Mich selbst zu überzeugen war mein Ziel damals- das ich auch stets befolgt habe. Mich davon zu überzeugen, dass ich es wirklich akzeptiert habe, unheilbar krank zu sein. Nur durch diese Überzeugung und das aber nicht Auseinandersetzen, da hat sich ein gewaltiger Konflikt in mir entwickelt. Ich hatte mich innerlich entschieden einfach die Augen zu schließen und so zu tun, als wäre ich super mega doll gesund. Nur sinnvoll ist das gerade nicht so, dachte ich vor einiger Zeit, außerdem wollte ich doch mit dem Blog starten. Doch wie soll das gehen ohne sich mit den Themen zu befassen?

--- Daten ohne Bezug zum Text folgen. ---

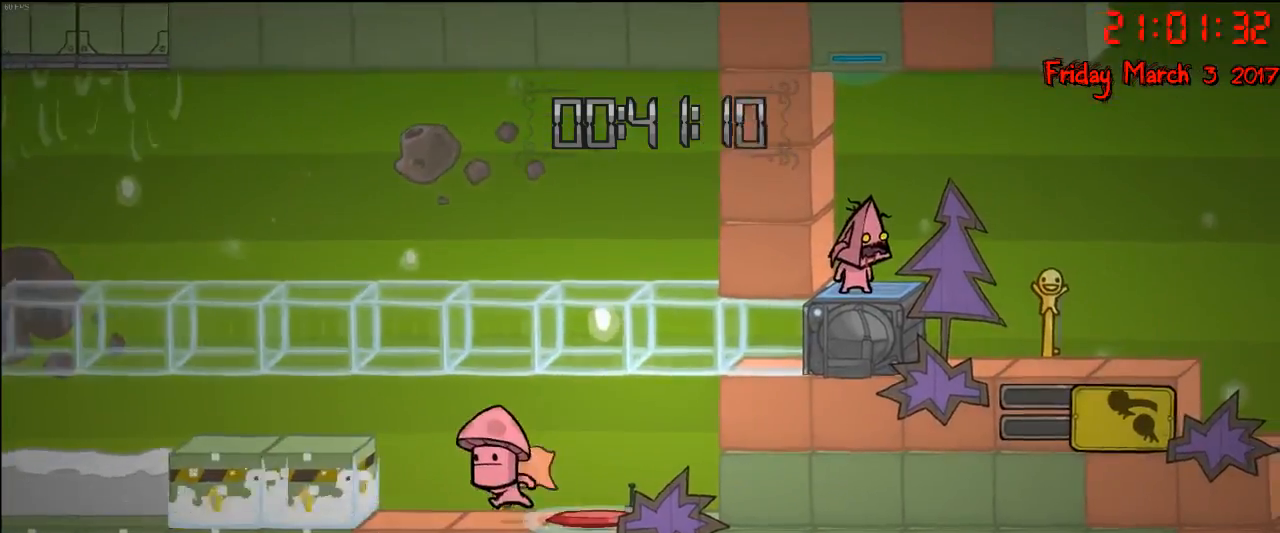
{"buttons": [], "left_stick": "center", "right_stick": "center", "events": [[183, "A", "up"]]}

Diesen Beitrag wollte ich schon vor Monaten schreiben, nur hatte ich es nie gefühlt. Ich dachte ich werde den richtigen Moment fühlen, damit anzufangen mich mit meiner Erkrankungen auseinander zusetzen. Keine Ahnung warum wir Menschen bei allem auf den richtigen Moment warten müssen. Dieser kommt nie. Egal bei was.
In den letzten Tagen ist mir klar geworden, dass dieser Moment nicht bei mir kommt. Schwachsinnig jetzt noch weitere 10 Jahre zu warten, bis ich euch und mir meine Gedanken und Erfahrungen aufschreibe und teile. Und vor allem darauf zu warten bis ich sage,“ hey ja, jetzt ist es an der Zeit zu realisieren was bei mir im Köper abgeht.“ Hallo? Wann und warum sollte dieser Moment einfach so kommen?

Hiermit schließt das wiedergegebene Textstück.